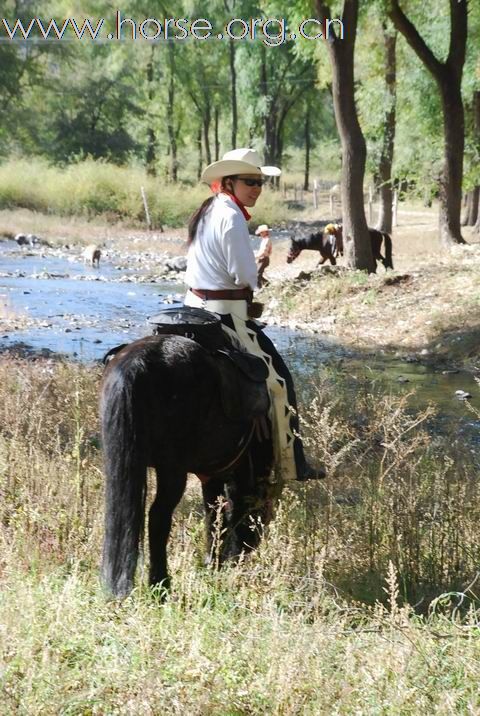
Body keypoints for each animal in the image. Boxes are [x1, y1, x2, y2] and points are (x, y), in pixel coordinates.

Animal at [101, 336, 274, 600]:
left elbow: (214, 516)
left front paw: (212, 563)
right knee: (158, 518)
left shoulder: (212, 477)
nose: (238, 562)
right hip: (172, 470)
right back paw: (160, 585)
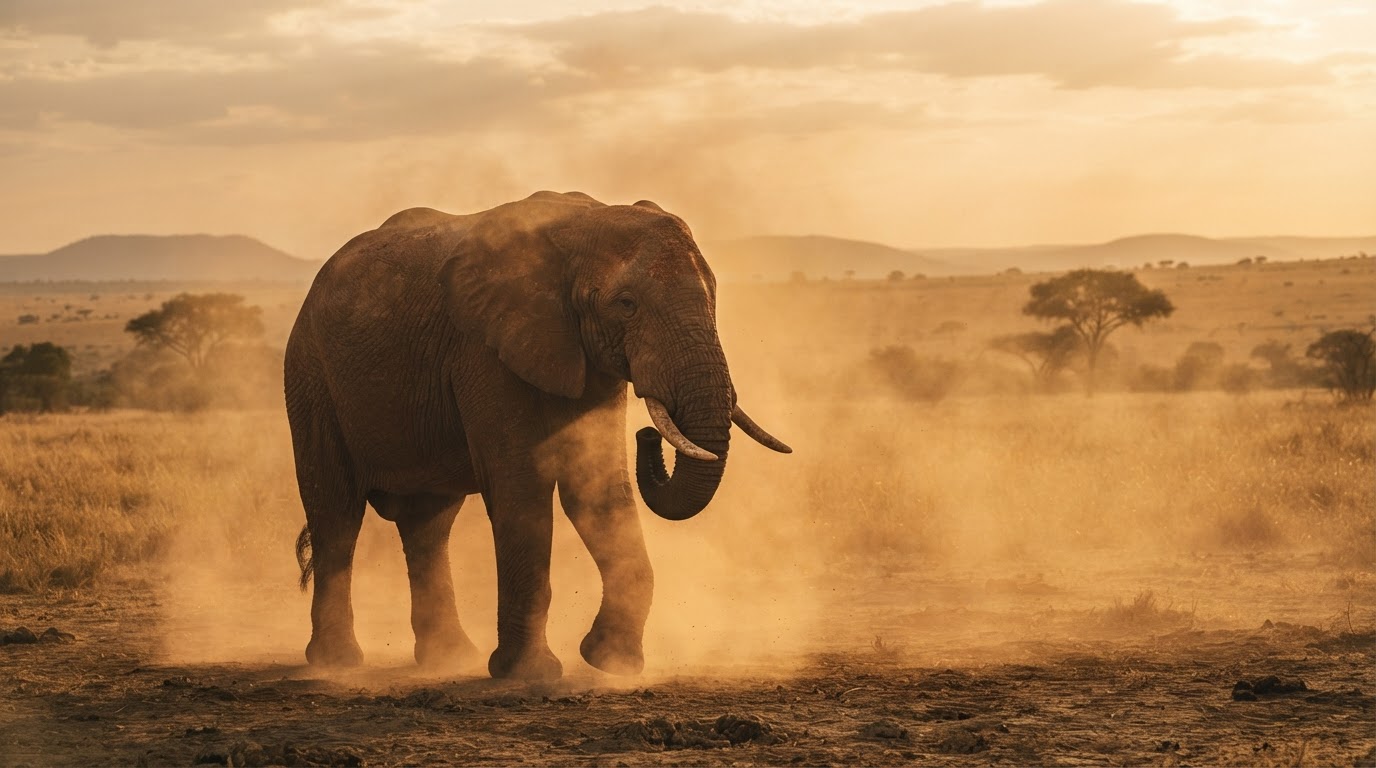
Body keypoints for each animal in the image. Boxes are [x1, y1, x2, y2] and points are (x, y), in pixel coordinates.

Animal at [285, 190, 790, 680]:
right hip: (311, 376)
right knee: (337, 514)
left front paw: (611, 663)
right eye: (626, 304)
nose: (647, 436)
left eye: (715, 294)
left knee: (428, 525)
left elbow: (597, 489)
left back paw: (449, 659)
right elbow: (521, 488)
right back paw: (337, 663)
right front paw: (530, 675)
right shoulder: (484, 350)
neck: (582, 222)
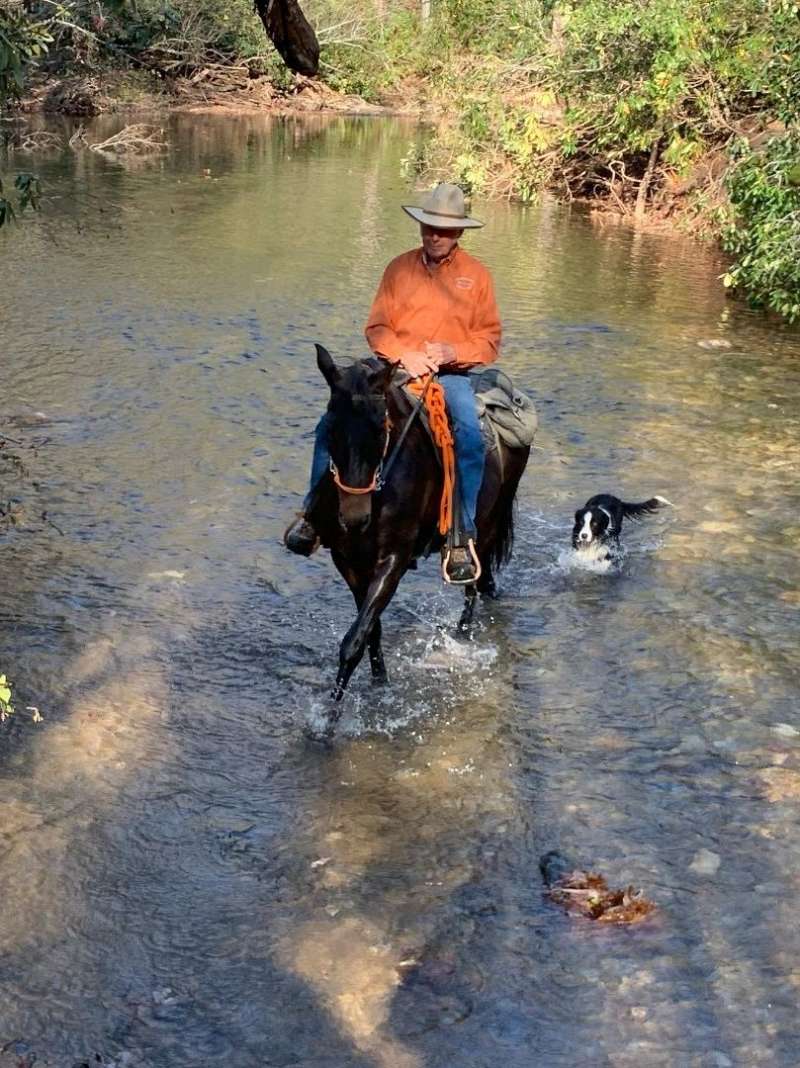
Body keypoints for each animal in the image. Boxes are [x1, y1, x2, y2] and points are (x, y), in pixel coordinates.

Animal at [309, 346, 527, 739]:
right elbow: (370, 631)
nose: (353, 519)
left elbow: (353, 641)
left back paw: (463, 638)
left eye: (380, 429)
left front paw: (329, 721)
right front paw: (379, 684)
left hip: (487, 524)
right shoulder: (349, 561)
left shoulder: (393, 560)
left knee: (473, 587)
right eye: (329, 428)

#### Task
All of the data above needs to be given again exactly. Leave out each image.

#### Answer below
Body keypoints for each animal in the image. Boxes are [x1, y1, x2, y2] and points are (x, y), in pixel coordinates.

Animal at [101, 336, 274, 600]:
left elbow: (214, 516)
left front paw: (212, 563)
right knee: (158, 518)
left shoulder: (212, 477)
nose: (238, 562)
right hip: (172, 470)
right back paw: (160, 585)
Body keypoints for each animal in the image. Boxes are [x1, y1, x2, y2] and points are (x, y), in pixel coordinates.

Animal at [285, 190, 790, 680]:
right hip: (311, 376)
right knee: (337, 514)
left front paw: (611, 663)
right eye: (626, 304)
nose: (647, 436)
left eye: (715, 294)
left knee: (428, 525)
left elbow: (597, 489)
left back paw: (449, 659)
right elbow: (521, 488)
right back paw: (337, 663)
right front paw: (530, 675)
right shoulder: (484, 350)
neck: (582, 222)
Body keypoints for each animal in the image. Boxes are [x1, y1, x2, y2] and points are (x, y), in pixel coordinates.

Animal at [309, 346, 527, 739]:
right elbow: (370, 631)
nose: (353, 519)
left elbow: (353, 641)
left back paw: (463, 638)
left eye: (380, 429)
left front paw: (329, 721)
right front paw: (379, 684)
left hip: (487, 524)
right shoulder: (349, 561)
left shoulder: (393, 560)
left knee: (473, 587)
right eye: (329, 428)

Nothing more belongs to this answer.